GIVEN INSTRUCTION: Transcribe every line of the listing below, preserving each word, capital letter, and punctuation mark without alteration.

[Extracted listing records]
--*--
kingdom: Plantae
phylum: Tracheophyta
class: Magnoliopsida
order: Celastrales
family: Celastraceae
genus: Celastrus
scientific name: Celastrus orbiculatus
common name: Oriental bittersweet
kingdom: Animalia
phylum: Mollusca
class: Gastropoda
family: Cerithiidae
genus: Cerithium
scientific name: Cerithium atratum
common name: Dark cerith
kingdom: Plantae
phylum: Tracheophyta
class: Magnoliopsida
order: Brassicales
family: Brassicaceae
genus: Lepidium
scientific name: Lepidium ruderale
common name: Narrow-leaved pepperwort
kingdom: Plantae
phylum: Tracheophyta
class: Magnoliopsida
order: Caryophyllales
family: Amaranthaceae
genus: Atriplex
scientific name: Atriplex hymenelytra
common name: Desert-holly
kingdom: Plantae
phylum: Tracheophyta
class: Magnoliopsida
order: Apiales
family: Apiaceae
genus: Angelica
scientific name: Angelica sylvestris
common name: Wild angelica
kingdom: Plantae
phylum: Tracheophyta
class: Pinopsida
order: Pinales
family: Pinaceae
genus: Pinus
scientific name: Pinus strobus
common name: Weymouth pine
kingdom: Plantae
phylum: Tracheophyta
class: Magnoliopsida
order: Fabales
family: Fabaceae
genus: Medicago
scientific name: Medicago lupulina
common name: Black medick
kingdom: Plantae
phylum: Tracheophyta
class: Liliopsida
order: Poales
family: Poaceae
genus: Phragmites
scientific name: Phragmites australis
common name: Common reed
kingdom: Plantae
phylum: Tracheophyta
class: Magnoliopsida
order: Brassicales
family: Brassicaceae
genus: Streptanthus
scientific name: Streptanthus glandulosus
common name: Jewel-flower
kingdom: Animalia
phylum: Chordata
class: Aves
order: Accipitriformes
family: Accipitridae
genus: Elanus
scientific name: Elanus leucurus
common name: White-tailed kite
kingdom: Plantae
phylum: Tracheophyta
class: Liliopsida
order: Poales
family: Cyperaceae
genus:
--*--
RESULT OF THE TASK:
kingdom: Plantae
phylum: Tracheophyta
class: Magnoliopsida
order: Celastrales
family: Celastraceae
genus: Celastrus
scientific name: Celastrus orbiculatus
common name: Oriental bittersweet
kingdom: Animalia
phylum: Mollusca
class: Gastropoda
family: Cerithiidae
genus: Cerithium
scientific name: Cerithium atratum
common name: Dark cerith
kingdom: Plantae
phylum: Tracheophyta
class: Magnoliopsida
order: Brassicales
family: Brassicaceae
genus: Lepidium
scientific name: Lepidium ruderale
common name: Narrow-leaved pepperwort
kingdom: Plantae
phylum: Tracheophyta
class: Magnoliopsida
order: Caryophyllales
family: Amaranthaceae
genus: Atriplex
scientific name: Atriplex hymenelytra
common name: Desert-holly
kingdom: Plantae
phylum: Tracheophyta
class: Magnoliopsida
order: Apiales
family: Apiaceae
genus: Angelica
scientific name: Angelica sylvestris
common name: Wild angelica
kingdom: Plantae
phylum: Tracheophyta
class: Pinopsida
order: Pinales
family: Pinaceae
genus: Pinus
scientific name: Pinus strobus
common name: Weymouth pine
kingdom: Plantae
phylum: Tracheophyta
class: Magnoliopsida
order: Fabales
family: Fabaceae
genus: Medicago
scientific name: Medicago lupulina
common name: Black medick
kingdom: Plantae
phylum: Tracheophyta
class: Liliopsida
order: Poales
family: Poaceae
genus: Phragmites
scientific name: Phragmites australis
common name: Common reed
kingdom: Plantae
phylum: Tracheophyta
class: Magnoliopsida
order: Brassicales
family: Brassicaceae
genus: Streptanthus
scientific name: Streptanthus glandulosus
common name: Jewel-flower
kingdom: Animalia
phylum: Chordata
class: Aves
order: Accipitriformes
family: Accipitridae
genus: Elanus
scientific name: Elanus leucurus
common name: White-tailed kite
kingdom: Plantae
phylum: Tracheophyta
class: Liliopsida
order: Poales
family: Cyperaceae
genus:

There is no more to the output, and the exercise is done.